By Martin Kidston
The Centers for Medicare and Medicaid has selected Montana as one of several states to launch a five-year pilot program aimed at lowering health care costs by reforming how primary care is delivered and paid for, Gov. Steve Bullock announced on Monday.
Surrounded by doctors, nurses and several state legislators at the Western Montana Clinic in Missoula, Bullock said the program, known as Comprehensive Primary Care Plus, will advance the state’s efforts to ensure that all Montanans have access to affordable health care.
“Comprehensive Primary Care Plus really is a promising primary-care innovation that aims to improve the health outcomes for patients,” said Bullock, who created the Montana Council on Healthcare Innovation last year. “It aims to provide flexibility and incentives to doctors, and it aims to reduce the overall cost of care.”
Dr. Pam Cutler, president of the Western Montana Clinic, described the program as a home model of delivering primary care. It gives doctors more freedom to decide what types of care will result in the best outcome for their patients. Those doctors are then rewarded for achieving results.
“It really means doing what’s best for the patient at all times, keeping their needs and comfort as the focus of our work,” said Cutler. “We’ve learned that putting the patient at the center of our work will make health care more efficient and more effective.”
Advocacy groups have described Comprehensive Primary Care Plus as the “largest ever” push to transform the way primary care is delivered and paid for in the U.S. Among other things, it calls upon insurers to work more closely with providers to achieve better patient care while making smarter spending choices when treating those patients.
Dr. John Griffin, the medical director at Blue Cross and Blue Shield, said the program aims to reward quality care over quantity. That’s a step away from the current “fee for service” model, where the more a doctor does, the more he or she is paid, Griffin said.
“That’s what exists currently,” he added. “We’re now shifting to incentivize direct and improved health care outcomes. This is a way of changing how payments are made to physicians in the health care system.”
Those present Monday described the program as a three-pronged effort that looks to improve the delivery of care and the way patients experience that care. It also looks to cut costs for both patients and providers by realigning the billing system.
To achieve the intended results in Montana, the program must pass several critical tests, including closer collaboration between providers and insurers.
Those who participate in the program will also be required to track the value and cost savings of their work, according to Jessica Rhoades, the policy director for the Montana Department of Health and Human Services.
“This is an opportunity for Medicare, Medicaid, Blue Cross and Pacific Source to all come together and agree to align how health care is incentivized to reduce the administrative burden on providers, which can also drive down health care costs,” said Rhoades. “Some of the outcome measures include reducing emergency room visits and unnecessary hospitalizations.”
Montana was selected as one of 14 states to participate in the program. Participating clinics and hospitals have not yet been selected, though the Western Montana Clinic and Providence St. Patrick Hospital are expected to apply.
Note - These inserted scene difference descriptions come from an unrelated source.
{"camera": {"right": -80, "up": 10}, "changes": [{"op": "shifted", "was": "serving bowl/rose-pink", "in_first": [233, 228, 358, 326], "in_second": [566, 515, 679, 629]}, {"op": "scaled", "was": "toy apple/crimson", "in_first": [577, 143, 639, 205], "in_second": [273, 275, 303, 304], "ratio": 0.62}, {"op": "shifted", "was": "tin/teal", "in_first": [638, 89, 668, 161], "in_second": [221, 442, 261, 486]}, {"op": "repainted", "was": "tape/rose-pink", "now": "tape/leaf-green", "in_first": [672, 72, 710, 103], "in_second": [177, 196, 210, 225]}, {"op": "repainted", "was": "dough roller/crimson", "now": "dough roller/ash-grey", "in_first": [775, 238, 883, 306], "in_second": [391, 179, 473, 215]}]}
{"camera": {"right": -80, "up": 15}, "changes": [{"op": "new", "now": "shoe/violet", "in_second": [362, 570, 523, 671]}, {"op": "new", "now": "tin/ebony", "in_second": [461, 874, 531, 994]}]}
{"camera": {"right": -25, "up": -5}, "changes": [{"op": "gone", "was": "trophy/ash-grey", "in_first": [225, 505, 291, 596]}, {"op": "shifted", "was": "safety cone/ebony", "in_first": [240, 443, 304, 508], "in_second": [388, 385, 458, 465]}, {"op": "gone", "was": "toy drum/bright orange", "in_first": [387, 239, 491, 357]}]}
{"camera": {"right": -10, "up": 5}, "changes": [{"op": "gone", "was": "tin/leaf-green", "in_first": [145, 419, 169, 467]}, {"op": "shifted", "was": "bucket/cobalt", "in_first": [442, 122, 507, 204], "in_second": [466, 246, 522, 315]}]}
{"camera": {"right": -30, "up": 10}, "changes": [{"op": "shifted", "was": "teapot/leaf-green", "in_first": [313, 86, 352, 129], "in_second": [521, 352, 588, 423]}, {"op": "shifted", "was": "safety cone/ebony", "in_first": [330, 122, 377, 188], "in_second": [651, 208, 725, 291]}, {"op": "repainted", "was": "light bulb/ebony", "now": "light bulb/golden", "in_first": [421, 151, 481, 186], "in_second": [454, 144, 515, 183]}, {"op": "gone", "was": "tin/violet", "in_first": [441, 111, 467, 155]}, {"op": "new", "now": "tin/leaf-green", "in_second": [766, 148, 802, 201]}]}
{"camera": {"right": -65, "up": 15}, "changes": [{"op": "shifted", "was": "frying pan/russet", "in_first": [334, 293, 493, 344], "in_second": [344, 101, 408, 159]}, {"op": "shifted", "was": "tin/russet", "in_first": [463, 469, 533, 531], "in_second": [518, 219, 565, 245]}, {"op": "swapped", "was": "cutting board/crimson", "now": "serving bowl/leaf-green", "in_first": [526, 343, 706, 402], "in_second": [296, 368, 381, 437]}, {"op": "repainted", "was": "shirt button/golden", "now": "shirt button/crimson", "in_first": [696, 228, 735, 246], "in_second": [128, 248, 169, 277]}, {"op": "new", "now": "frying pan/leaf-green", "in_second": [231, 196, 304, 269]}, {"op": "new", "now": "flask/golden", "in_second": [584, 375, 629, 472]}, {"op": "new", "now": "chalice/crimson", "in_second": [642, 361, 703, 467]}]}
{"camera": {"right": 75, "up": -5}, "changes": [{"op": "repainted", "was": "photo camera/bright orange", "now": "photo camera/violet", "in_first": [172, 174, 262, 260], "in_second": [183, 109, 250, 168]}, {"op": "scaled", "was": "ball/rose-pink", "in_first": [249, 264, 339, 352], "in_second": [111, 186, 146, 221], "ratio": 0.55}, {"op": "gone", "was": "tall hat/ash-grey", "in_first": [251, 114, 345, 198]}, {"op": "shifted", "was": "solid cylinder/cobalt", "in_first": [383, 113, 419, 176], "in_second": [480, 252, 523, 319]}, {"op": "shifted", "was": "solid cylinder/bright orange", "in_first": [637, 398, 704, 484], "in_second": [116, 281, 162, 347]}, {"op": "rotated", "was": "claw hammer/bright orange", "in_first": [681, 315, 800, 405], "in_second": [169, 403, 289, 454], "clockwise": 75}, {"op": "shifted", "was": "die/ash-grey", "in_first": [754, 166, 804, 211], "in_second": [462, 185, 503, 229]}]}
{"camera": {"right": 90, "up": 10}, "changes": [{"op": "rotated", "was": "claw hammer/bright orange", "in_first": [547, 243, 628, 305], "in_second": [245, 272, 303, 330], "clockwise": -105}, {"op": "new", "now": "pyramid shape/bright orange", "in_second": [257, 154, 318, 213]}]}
“We have to redesign the delivery system itself to be more hourly focused and not just doing the best job we can taking care of you when you show up, but doing a better job reaching out and actually keeping you healthy and out of the hospital,” said Jeff Fee, CEO of St. Patrick Hospital.
“Primary Care Plus really represents a very tangible and significant step toward changing the incentives for the front-line caregivers,” he added. “It’s changing the way primary care physicians work with the community.”